Friday, September 4, 2015

Slower Job Growth May Give Fed Pause on Raising Rates

The American economy added 173,000 jobs in August, a weaker showing than expected that makes it more likely the Federal Reserve will delay its long-awaited increase in interest rates when policy makers meet in two weeks.

But there was just enough positive data in the report on Friday from the Labor Department to keep a September move in play, even as Wall Street increasingly looks at the possibility of a Fed move in October, or at the central bank’s last meeting of the year, in December.

The report was hotly anticipated, mainly because it represents the last major piece of data that the central bank will have on hand before its meeting on Sept. 16 and 17.

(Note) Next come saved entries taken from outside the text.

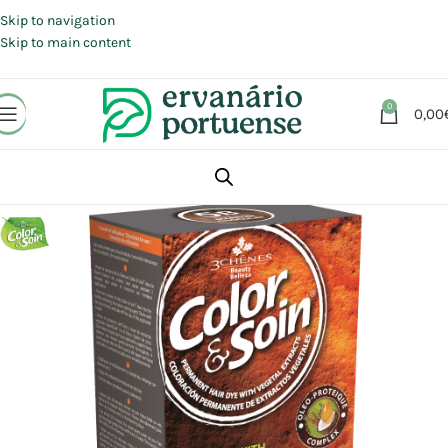
Portes grátis em compras a partir de 30 €, para envio expresso em
Portugal Continental.
Skip to navigation
Skip to main content
0
0,00
Início
Loja
Beleza | Cosmética | Higiene
Cabelo
Coloração | Tintas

Although hiring in August was well below the 220,000-job gain that economists had expected, the unemployment rate fell to 5.1 percent from 5.3 percent, the lowest since early 2008.

At that level, joblessness is nearing the level that economists and the Fed consider close to full employment, and inflation foes worry that an unemployment rate significantly less than that might result in an overheated economy in the long term.

That might seem strange to tens of millions of workers still looking for raises and full-time positions, but there are nascent signs that wages are finally beginning to tick higher. In contrast to the disappointing headline number, average hourly earnings rose by a better-than-expected 0.3 percentage point rate in August.

Payroll gains for June and July were revised upward by 44,000.